Radny Witczak mimo młodego stażu próbuje lansować niczym stara gwardia PO na szczeblu krajowym tj:
- strajk nauczycieli i rzekome wsparcie (w jakiej formie? Nie mam pojecia).
- WOŚP
- wyimaginowany problem łamania Konstytucji przez PIS (gra polityczna)
- śmierć Prezydenta Adamowicza (populistyczne wpisy)
......prościej pisząc - ta sama śpiewka, którą słyszymy najgłośniej w mediach Tomasza Lisa, Gazecie Wyborczej czy TVN (czysty populizm).

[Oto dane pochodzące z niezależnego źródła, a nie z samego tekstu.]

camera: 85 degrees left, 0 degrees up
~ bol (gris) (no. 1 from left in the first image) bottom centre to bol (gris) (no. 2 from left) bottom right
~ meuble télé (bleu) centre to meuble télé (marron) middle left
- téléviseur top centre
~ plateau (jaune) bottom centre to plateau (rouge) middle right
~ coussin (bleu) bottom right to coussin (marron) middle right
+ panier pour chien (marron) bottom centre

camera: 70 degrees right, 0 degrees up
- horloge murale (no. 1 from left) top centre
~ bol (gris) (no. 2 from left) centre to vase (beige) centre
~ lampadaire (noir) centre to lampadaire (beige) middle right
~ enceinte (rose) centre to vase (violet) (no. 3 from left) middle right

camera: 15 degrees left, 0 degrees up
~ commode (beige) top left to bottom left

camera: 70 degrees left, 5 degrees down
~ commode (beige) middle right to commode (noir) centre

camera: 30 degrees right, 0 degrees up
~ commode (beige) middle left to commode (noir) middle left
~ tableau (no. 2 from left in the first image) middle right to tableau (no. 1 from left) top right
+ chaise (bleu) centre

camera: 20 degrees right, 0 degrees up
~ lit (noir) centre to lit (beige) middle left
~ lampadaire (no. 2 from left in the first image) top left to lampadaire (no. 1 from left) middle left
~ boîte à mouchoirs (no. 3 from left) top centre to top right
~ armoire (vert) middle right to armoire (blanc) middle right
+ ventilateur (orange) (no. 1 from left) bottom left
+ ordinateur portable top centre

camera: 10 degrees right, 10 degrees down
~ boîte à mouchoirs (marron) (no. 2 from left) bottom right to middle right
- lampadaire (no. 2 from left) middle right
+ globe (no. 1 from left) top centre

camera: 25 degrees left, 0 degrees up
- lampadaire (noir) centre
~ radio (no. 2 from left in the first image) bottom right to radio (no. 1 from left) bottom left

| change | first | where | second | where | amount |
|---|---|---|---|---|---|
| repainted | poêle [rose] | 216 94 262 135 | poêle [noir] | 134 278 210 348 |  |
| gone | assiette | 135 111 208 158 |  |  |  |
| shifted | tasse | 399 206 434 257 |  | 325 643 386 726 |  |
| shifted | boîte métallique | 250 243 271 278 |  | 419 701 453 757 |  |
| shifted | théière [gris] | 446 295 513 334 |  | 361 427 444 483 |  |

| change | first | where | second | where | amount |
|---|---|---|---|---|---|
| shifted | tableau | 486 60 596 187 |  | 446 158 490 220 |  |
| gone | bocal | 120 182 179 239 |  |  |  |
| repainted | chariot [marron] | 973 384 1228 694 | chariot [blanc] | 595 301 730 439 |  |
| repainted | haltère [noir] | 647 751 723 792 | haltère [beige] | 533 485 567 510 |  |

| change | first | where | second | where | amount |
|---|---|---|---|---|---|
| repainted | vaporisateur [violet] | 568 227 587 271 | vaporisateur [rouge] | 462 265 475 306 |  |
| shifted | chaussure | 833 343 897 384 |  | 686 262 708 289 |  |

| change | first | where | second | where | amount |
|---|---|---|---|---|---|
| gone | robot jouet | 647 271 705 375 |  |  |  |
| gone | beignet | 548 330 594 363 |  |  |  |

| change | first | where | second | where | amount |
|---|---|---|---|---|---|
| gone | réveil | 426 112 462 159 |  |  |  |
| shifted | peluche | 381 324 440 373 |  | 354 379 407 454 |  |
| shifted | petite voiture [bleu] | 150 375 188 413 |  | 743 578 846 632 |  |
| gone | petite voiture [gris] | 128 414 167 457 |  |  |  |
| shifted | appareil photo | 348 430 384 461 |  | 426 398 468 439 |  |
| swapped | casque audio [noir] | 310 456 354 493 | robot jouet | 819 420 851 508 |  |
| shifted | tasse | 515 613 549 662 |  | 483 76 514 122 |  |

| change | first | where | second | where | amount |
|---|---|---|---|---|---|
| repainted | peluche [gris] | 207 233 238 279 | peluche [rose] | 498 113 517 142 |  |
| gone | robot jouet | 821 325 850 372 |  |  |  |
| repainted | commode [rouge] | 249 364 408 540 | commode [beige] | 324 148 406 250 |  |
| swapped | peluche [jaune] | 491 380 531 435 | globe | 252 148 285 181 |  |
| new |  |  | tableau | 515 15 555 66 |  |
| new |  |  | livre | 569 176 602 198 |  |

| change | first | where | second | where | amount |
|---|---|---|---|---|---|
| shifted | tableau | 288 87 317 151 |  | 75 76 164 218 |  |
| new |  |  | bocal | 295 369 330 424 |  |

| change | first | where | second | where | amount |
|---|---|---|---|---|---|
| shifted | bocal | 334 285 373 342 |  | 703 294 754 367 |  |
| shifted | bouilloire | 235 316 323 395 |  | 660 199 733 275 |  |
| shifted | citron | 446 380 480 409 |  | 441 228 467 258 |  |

Niebawem kraj czeka fala kolejnych politycznych strajków. Jednego możemy być pewni, a mianowicie na FB, czy w lokalnych mediach (PO porozsyła informacje) dowiemy się o wsparciu Pana Adriana Witczaka, dla tych środowisk – wsparcie dobrym słowem, kiepskim wpisem, a mniej czynem.